The inflow of foreign portfolio investments or “hot money” almost tripled in the first four months of the year on the back of strong investments in shares listed at the Philippine Stock Exchange (PSE) and peso-denominated government securities, the Bangko Sentral ng Pilipinas (BSP) reported yesterday.
BSP Governor Amando M. Tetangco Jr. said in a statement that net inflows of foreign portfolio investments or hot money reached $1.65 billion in January to April or $1.05 billion higher than the $594.86 million in the same period last year.
Tetangco reported that investments in peso-denominated debt papers surged 628 percent to $3.1 billion in the first four months of the year while investments in PSE-listed shares surged 220 percent to $3.1 billion from $2 billion.
He pointed out that combined amounts of investments in peso-denominated government securities and PSE listed shares accounted for about 97.8 percent of the total inflows from January to April this year.
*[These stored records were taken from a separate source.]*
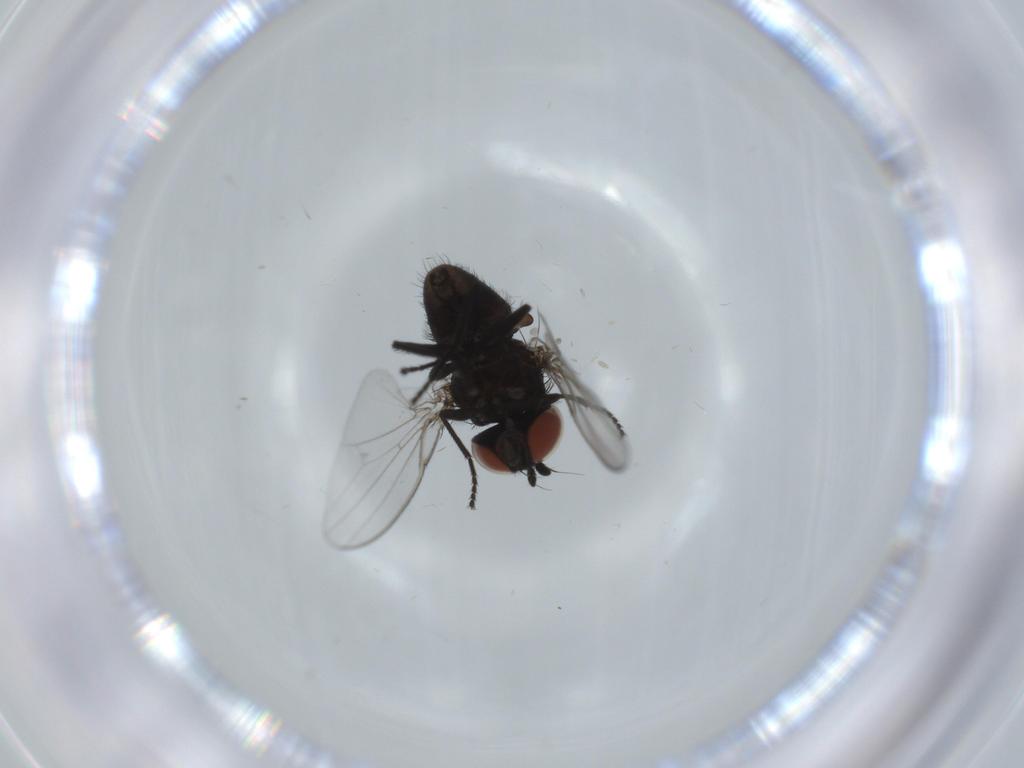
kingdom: Animalia
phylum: Arthropoda
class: Insecta
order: Diptera
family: Milichiidae
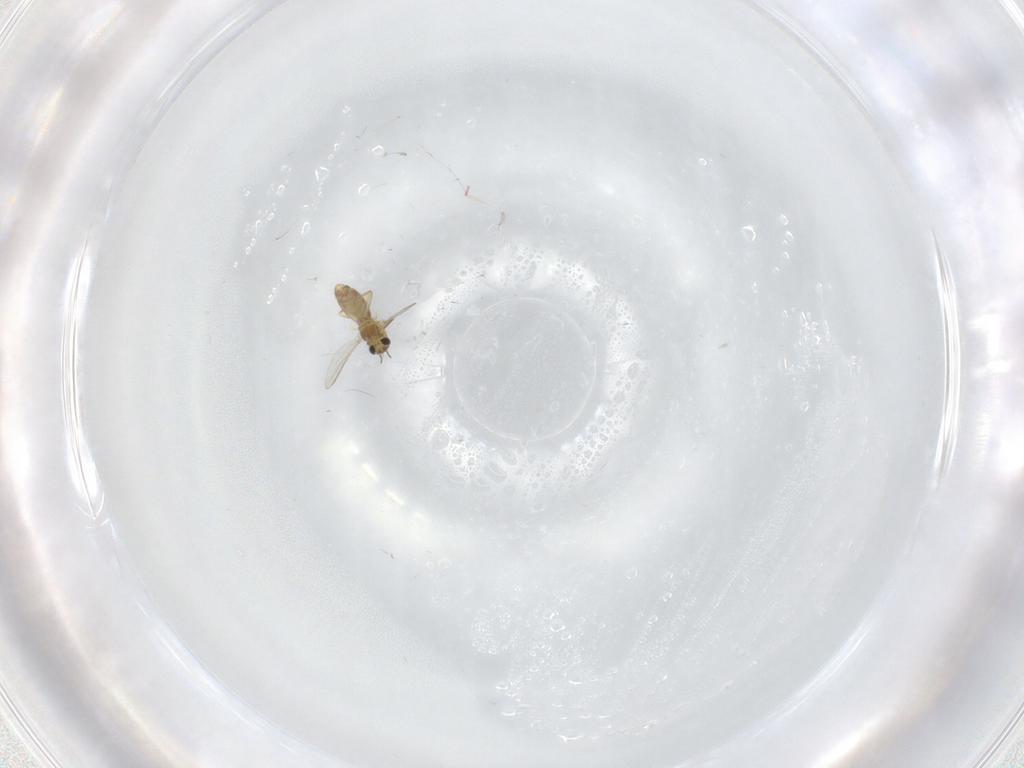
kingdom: Animalia
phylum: Arthropoda
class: Insecta
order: Diptera
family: Chironomidae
“Favorable yields and less risky income securities continued to attract foreign investments to the country,” Tetangco stressed.
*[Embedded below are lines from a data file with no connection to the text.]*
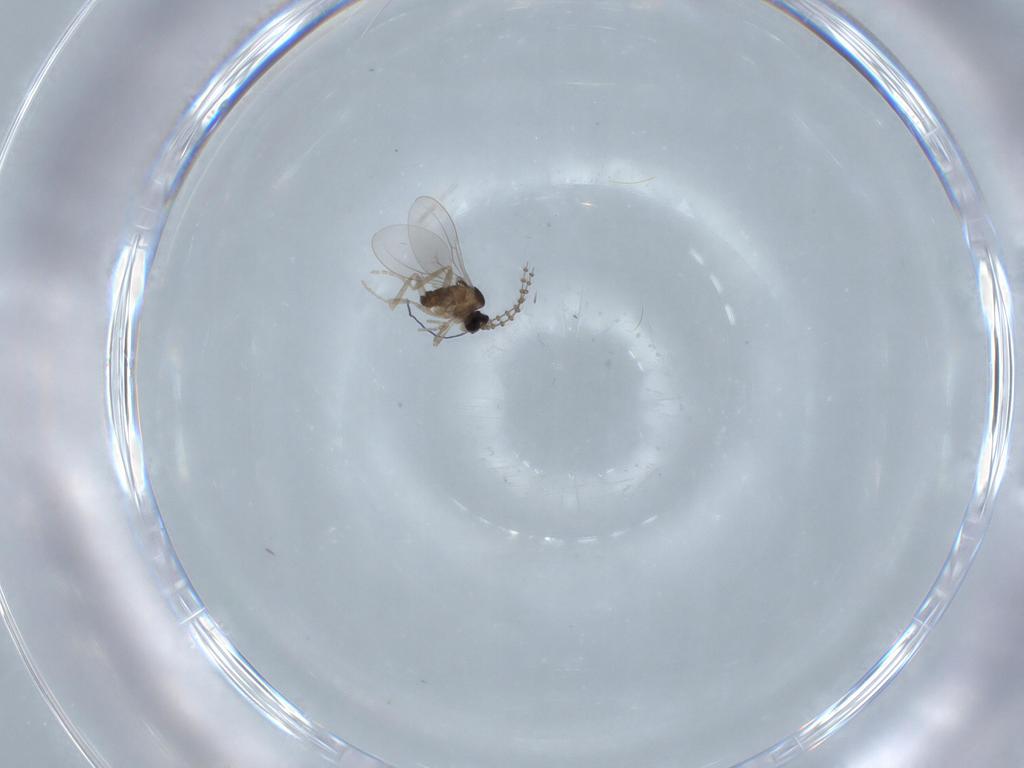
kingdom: Animalia
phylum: Arthropoda
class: Insecta
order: Diptera
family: Cecidomyiidae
Data showed that inflows of foreign portfolio investments soared 125 percent to $6.26 billion in the first four months of the year from $2.78 billion in the same period last year.
The BSP chief said major beneficiaries in PSE-listed shares were holding firms with $871 million, banks with $591 million, telecommunication providers with $437 million, utility companies with $430 million, and property companies with $376 million.
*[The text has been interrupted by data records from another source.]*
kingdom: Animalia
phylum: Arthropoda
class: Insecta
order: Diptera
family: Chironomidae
Other investments went to peso time deposits with $128 million, unit investment trust funds with $6 million, and money market instruments with $6 million.
Top source of foreign portfolio investments in the first four months included Singapore, US, United Kingdom, Luxemburg, and Hong kong.
On the other hand, data showed that outflows consisting of withdrawals from interim peso deposits more than doubled to $4.62 billion in the first four months of the year from $2.18 billion in the same period last year.
For the month of April alone, Tetangco said net inflows of foreign portfolio investments surged 220 percent to $673.8 million from $210.11 million in the same month last year despite the Holy Week break in the third week of April.
“The four weeks of April were characterized by positive flows except for the third week (Holy Week) when investors restored to profit-taking in anticipation of the four-day weekend,” he explained.
Hot money inflows went up by 52 percent to $1.7 billion in April from $1.12 billion in the same period last year as investments in PSE listed shares increased by 28.3 percent to $934 million while investments in peso-denominated debt papers jumped 280 percent to $687 billion.
Investments in PSE-listed shares last month went to holding firms with $336 million, banks with $155 million, telecom firms with $153 million, property developers with $104 million, and utility providers with $100 million.
Other investments went to peso time deposits with $77 million, unit investments trust funds with $6 million, and money market instruments with $1 million.
“Strong marcoreconomic fundamentals buoyed the keen interest in portfolio investments to the country in 2011, in contrast to a year ago when uncertainties loomed in April, a month before te May 2010 Philippine elections, leading investors to remain in the sidelines,” the BSP chief added.
Meanwhile, outflows last month increased by 12.8 percent to $1.03 billion from $913.12 million in April last year.
The inflow of foreign portfolio investments hit a new record level of $4.61 billion last year or nearly 12 times the $388.02 million in 2009 as funds continued to flood emerging markets including the Philippines due to the fragile growth in advanced economies led by the US and Europe.
The amount of foreign portfolio investments registered surpassed the full year target of $2.9 billion set by monetary authorities for 2010. These investments are also called hot money because they could be taken out of the country as quickly as they come in.
Monetary authorities believe that there is no need to constrict the strong inflows of foreign capital into emerging markets including the Philippines as the domestic economy could still absorb the inflows without stoking up inflation.
BSP Deputy Governor Diwa Guinigundo earlier told reporters that monetary authorities believe that the strong foreign exchange inflows into the country remains under control.
“We are always open to the conventional monetary tools after all they (inflows) have not reached that proportion where capital controls are made necessary,” Guinigundo stressed.
Guinigundo said the weaker than expected economic growth in advanced economies led by the US would serve as an impetus to further capital flows to emerging markets including the Philippines.
Strong capital inflows, he warned, could stoke up inflation through excessive liquidity in the financial system.
“That would warrant additional vigilance on the part of the BSP to make sure that they (capital inflows) do no exacerbate the levels of liquidity and fuel inflation in the future,” he explained.